Even in this crisis, I do not favor any sort of subsidies to “bail out” the commercial firms that have led the charge in consolidating, downsizing, hyper-commercializing, trivializing and eliminating newsrooms. And I doubt many Americans would have much of a taste for a plateful of corporate welfare either. Likewise, I am not platform-centric. This is not an old media vs. new media debate. My assumption is that all media have a digital component, if they are not entirely digital, and that we are in the midst of long historical process that will lead to an almost entirely digital news media. But it is a long process and how we manage the transition will largely determine where we end up.

It is already self-evident that the Internet and digital technologies provide extraordinary opportunities to democratize, improve and transform our journalism for the better, even revolutionize it. But we cannot develop that great potential without a commitment of resources.

The starting points for addressing the crisis are four “shovel-ready” proposals that can stop the bleeding and get journalists back to work covering their communities. To be clear, I speak today for myself. I do not speak for Free Press, the media reform organization that I cofounded. I am but a board member there.

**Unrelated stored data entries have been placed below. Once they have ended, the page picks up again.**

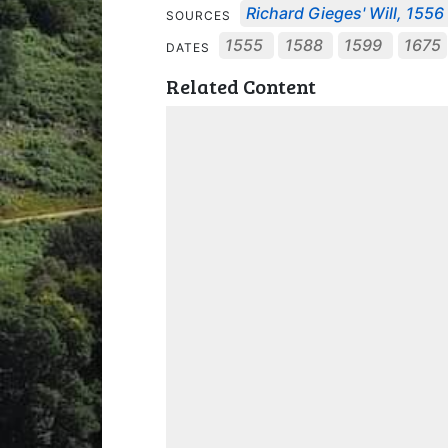
Richard Gieges' Will, 1556
SOURCES
1555
1588
1599
1675
DATES
Related Content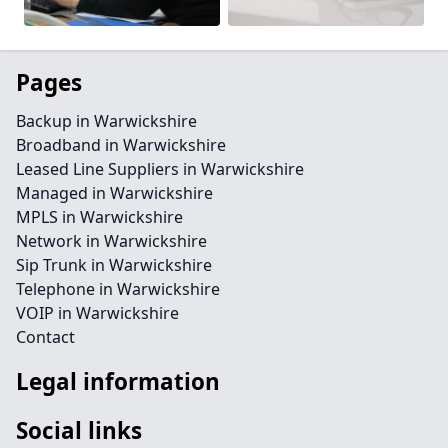
Pages
Backup in Warwickshire
Broadband in Warwickshire
Leased Line Suppliers in Warwickshire
Managed in Warwickshire
MPLS in Warwickshire
Network in Warwickshire
Sip Trunk in Warwickshire
Telephone in Warwickshire
VOIP in Warwickshire
Contact
Legal information
Social links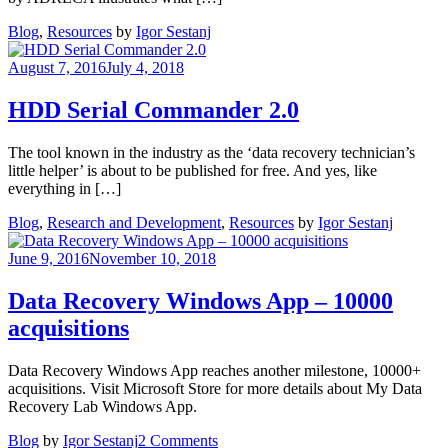
Blog
,
Resources
by
Igor Sestanj
August 7, 2016
July 4, 2018
HDD Serial Commander 2.0
The tool known in the industry as the ‘data recovery technician’s
little helper’ is about to be published for free. And yes, like
everything in […]
Blog
,
Research and Development
,
Resources
by
Igor Sestanj
June 9, 2016
November 10, 2018
Data Recovery Windows App – 10000
acquisitions
Data Recovery Windows App reaches another milestone, 10000+
acquisitions. Visit Microsoft Store for more details about My Data
Recovery Lab Windows App.
on
Blog
by
Igor Sestanj
2 Comments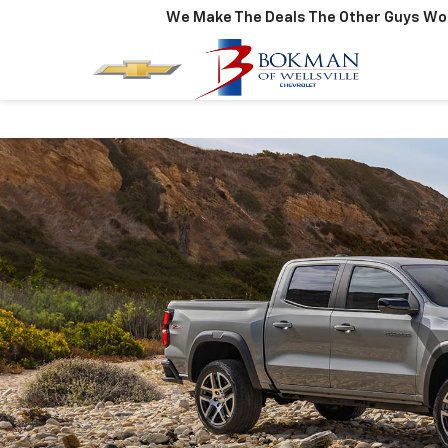
We Make The Deals The Other Guys Won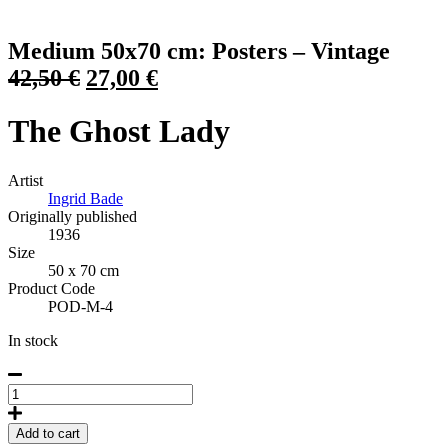
Click to view more images
Medium 50x70 cm: Posters – Vintage
Original
Current
42,50
€
27,00
€
price
price
The Ghost Lady
was:
is:
42,50 €.
27,00 €.
Artist
Ingrid Bade
Originally published
1936
Size
50 x 70 cm
Product Code
POD-M-4
In stock
The
Ghost
Lady,
Add to cart
Poster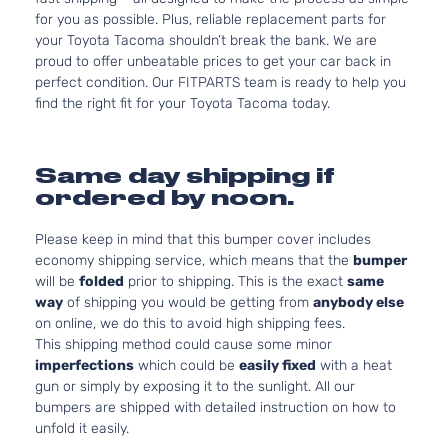
for you as possible. Plus, reliable replacement parts for
your Toyota Tacoma shouldn’t break the bank. We are
proud to offer unbeatable prices to get your car back in
perfect condition. Our FITPARTS team is ready to help you
find the right fit for your Toyota Tacoma today.
Same day shipping if
ordered by noon.
Please keep in mind that this bumper cover includes
economy shipping service, which means that the
bumper
will be
folded
prior to shipping. This is the exact
same
way
of shipping you would be getting from
anybody else
on online, we do this to avoid high shipping fees.
This shipping method could cause some minor
imperfections
which could be
easily fixed
with a heat
gun or simply by exposing it to the sunlight. All our
bumpers are shipped with detailed instruction on how to
unfold it easily.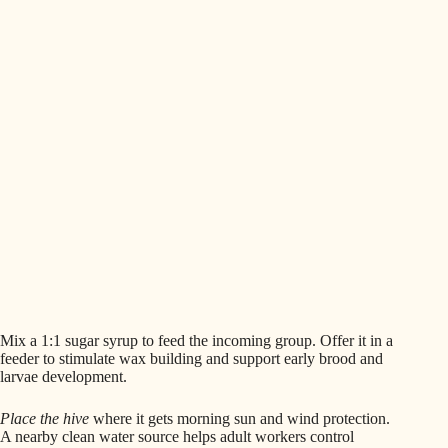
Mix a 1:1 sugar syrup to feed the incoming group. Offer it in a
feeder to stimulate wax building and support early brood and
larvae development.
Place the hive
where it gets morning sun and wind protection.
A nearby clean water source helps adult workers control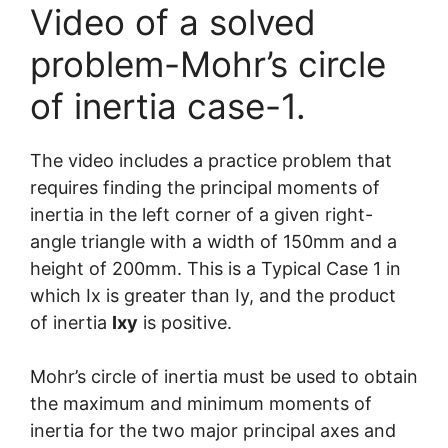
Video of a solved
problem-Mohr’s circle
of inertia case-1.
The video includes a practice problem that
requires finding the principal moments of
inertia in the left corner of a given right-
angle triangle with a width of 150mm and a
height of 200mm. This is a Typical Case 1 in
which Ix is greater than Iy, and the product
of inertia
Ixy
is positive.
Mohr’s circle of inertia must be used to obtain
the maximum and minimum moments of
inertia for the two major principal axes and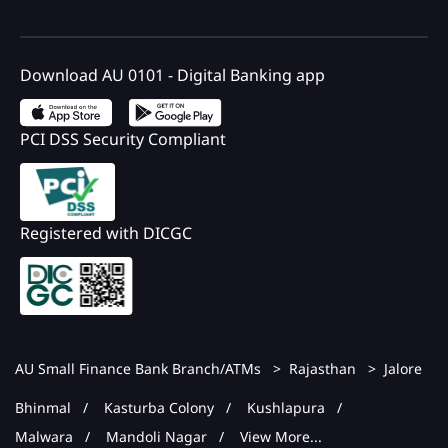
Download AU 0101 - Digital Banking app
PCI DSS Security Compliant
Registered with DICGC
AU Small Finance Bank Branch/ATMs
Rajasthan
Jalore
Bhinmal
Kasturba Colony
Kushlapura
Malwara
Mandoli Nagar
View More...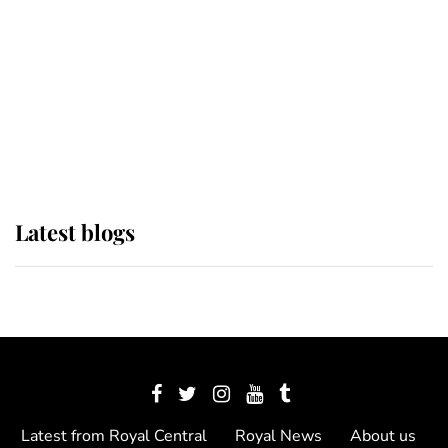
The Queen watches on with pride
as Lady Louise drives Prince
Philip’s carriages at Windsor Horse
Show
Latest blogs
Latest from Royal Central
Royal News
About us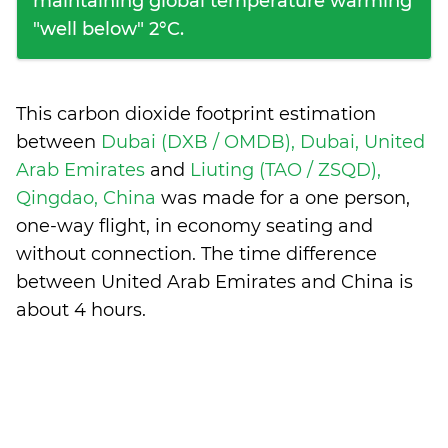
maintaining global temperature warming
"well below" 2°C.
This carbon dioxide footprint estimation
between
Dubai (DXB / OMDB), Dubai, United
Arab Emirates
and
Liuting (TAO / ZSQD),
Qingdao, China
was made for a one person,
one-way flight, in economy seating and
without connection. The time difference
between United Arab Emirates and China is
about 4 hours
.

First, we should immediately increase funding to public, community and school broadcasting – in my mind, by a factor of at least ten— with the express designation that the funding go toward journalism, especially at the local level. Remember, the United Kingdom’s per capita funding of public broadcasting is nearly 70 times greater than ours – in this context, a factor of ten is modest. In numerous communities there are few journalists remaining, or those that do remain are overmatched by the enormity of the beats they have been left to cover. Elections are going uncovered, not to mention the less sexy beats in city, county and state government where power is exercised and funds are allocated. Public and community stations are uniquely positioned to get reporters back to work. I use the term “broadcasting” but everything produced would go online and be available for free immediately. We should encourage distinct systems for NPR, PBS, community broadcasting, public access, low-power FM and school broadcasting. We would never countenance a commercial monopoly over a community’s newsrooms; we should see that there are competitive newsrooms in the nonprofit broadcasting sector. Competition and pluralism are good everywhere when it comes to news media.

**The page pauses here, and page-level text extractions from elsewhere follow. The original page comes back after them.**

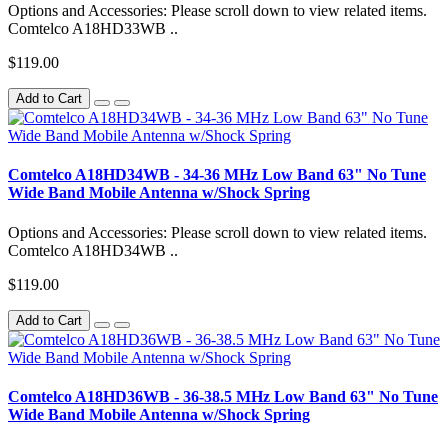
Options and Accessories: Please scroll down to view related items.
Comtelco A18HD33WB ..
$119.00
Add to Cart
Comtelco A18HD34WB - 34-36 MHz Low Band 63" No Tune
Wide Band Mobile Antenna w/Shock Spring
Options and Accessories: Please scroll down to view related items.
Comtelco A18HD34WB ..
$119.00
Add to Cart
Comtelco A18HD36WB - 36-38.5 MHz Low Band 63" No Tune
Wide Band Mobile Antenna w/Shock Spring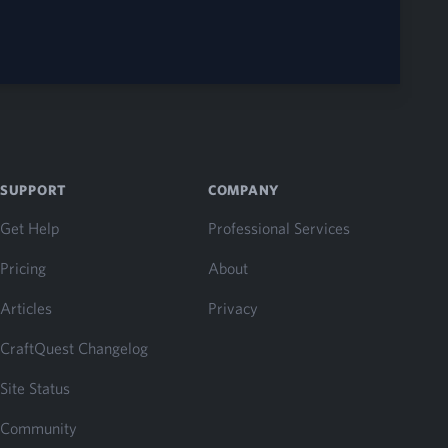
SUPPORT
COMPANY
Get Help
Professional Services
Pricing
About
Articles
Privacy
CraftQuest Changelog
Site Status
Community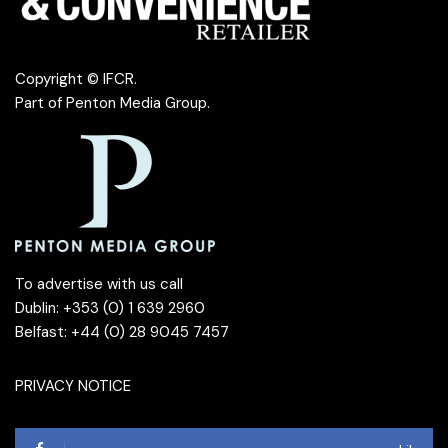
Copyright © IFCR.
Part of
Penton Media Group
.
To advertise with us call
Dublin: +353 (0) 1 639 2960
Belfast: +44 (0) 28 9045 7457
PRIVACY NOTICE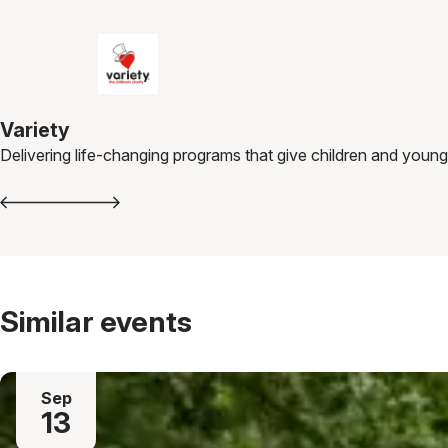
Variety
Delivering life-changing programs that give children and young
Similar events
Sep
13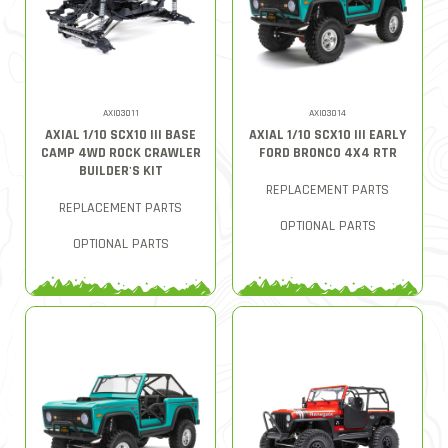
AXI03011
AXI03014
AXIAL 1/10 SCX10 III BASE
AXIAL 1/10 SCX10 III EARLY
CAMP 4WD ROCK CRAWLER
FORD BRONCO 4X4 RTR
BUILDER'S KIT
REPLACEMENT PARTS
REPLACEMENT PARTS
OPTIONAL PARTS
OPTIONAL PARTS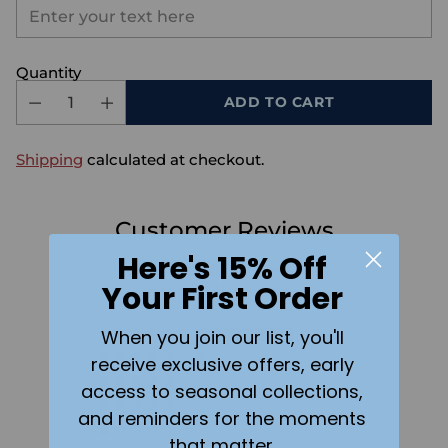
Quantity
ADD TO CART
Shipping
calculated at checkout.
Customer Reviews
Here's 15% Off
4.73 out of 5
Your First Order
Based on 15 reviews
When you join our list, you'll
13
1
receive exclusive offers, early
0
access to seasonal collections,
1
and reminders for the moments
0
that matter.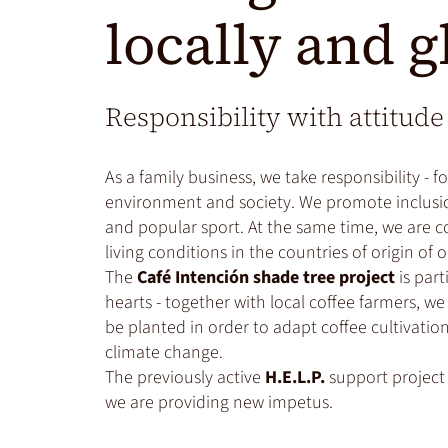
locally and g
Responsibility with attitude
As a family business, we take responsibility - f
environment and society. We promote inclusio
and popular sport. At the same time, we are 
living conditions in the countries of origin of 
The
Café Intención shade tree project
is part
hearts - together with local coffee farmers, w
be planted in order to adapt coffee cultivati
climate change.
The previously active
H.E.L.P.
support project
we are providing new impetus.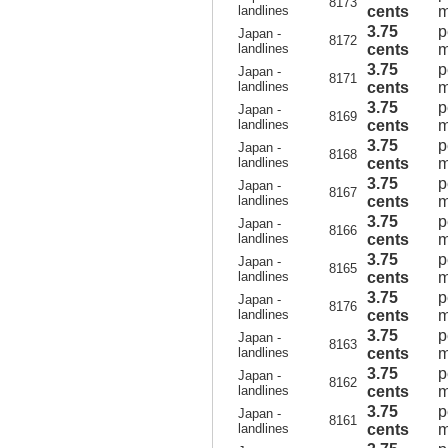
8173
landlines
cents
m
3.75
p
Japan -
8172
landlines
cents
m
3.75
p
Japan -
8171
landlines
cents
m
3.75
p
Japan -
8169
landlines
cents
m
3.75
p
Japan -
8168
landlines
cents
m
3.75
p
Japan -
8167
landlines
cents
m
3.75
p
Japan -
8166
landlines
cents
m
3.75
p
Japan -
8165
landlines
cents
m
3.75
p
Japan -
8176
landlines
cents
m
3.75
p
Japan -
8163
landlines
cents
m
3.75
p
Japan -
8162
landlines
cents
m
3.75
p
Japan -
8161
landlines
cents
m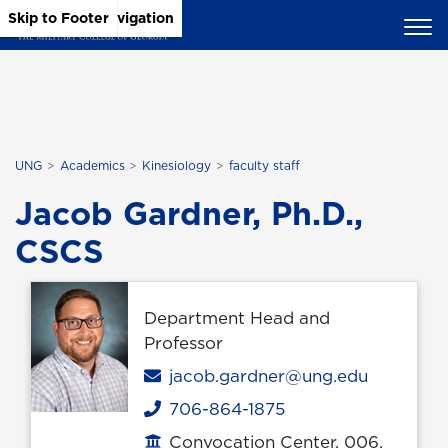
Skip to Main Content
Skip to Main Navigation
Skip to Footer
UNG
Academics
Kinesiology
faculty staff
Jacob Gardner, Ph.D.,
CSCS
Department Head and
Professor
Email
jacob.gardner@ung.edu
706-864-1875
Phone
Convocation Center, 006,
Office location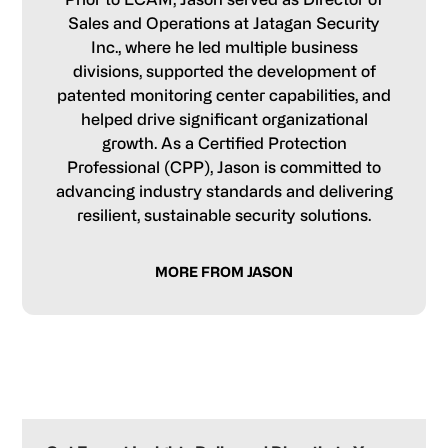
Sales and Operations at Jatagan Security
Inc., where he led multiple business
divisions, supported the development of
patented monitoring center capabilities, and
helped drive significant organizational
growth. As a Certified Protection
Professional (CPP), Jason is committed to
advancing industry standards and delivering
resilient, sustainable security solutions.
MORE FROM JASON
Primary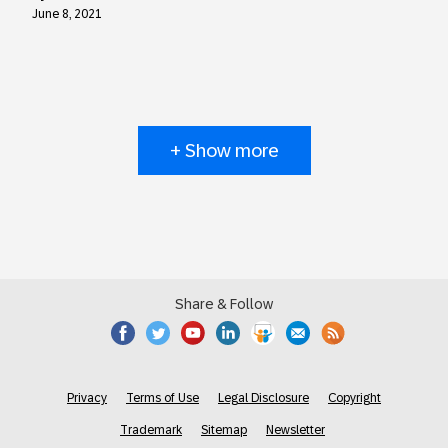
June 8, 2021
+ Show more
Share & Follow
Privacy
Terms of Use
Legal Disclosure
Copyright
Trademark
Sitemap
Newsletter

Second, we are in the process of losing an entire generation to journalism. I can speak from personal experience as a college professor and after traveling this nation far and wide speaking to young people for the past few months that there are tens of thousands of talented young people eager to pursue careers in journalism who are about to dive headfirst into a swimming pool emptied of water. Once they are gone it will be vastly more difficult if not impossible to get them to return. We should launch a “Write for America” or “News AmeriCorps” type program to subsidize thousands of young journalists for a year or two after college working for news media around the country. In some states, like Maryland, unpaid college students are providing a significant part of the coverage of state government to local newspapers. We need what those young people are doing and we need to get them paid jobs. A “Write for America” program, which would cost little in the current scheme of things, would go a long way toward providing that bridge from a good education to a good job—a bridge that currently does not exist.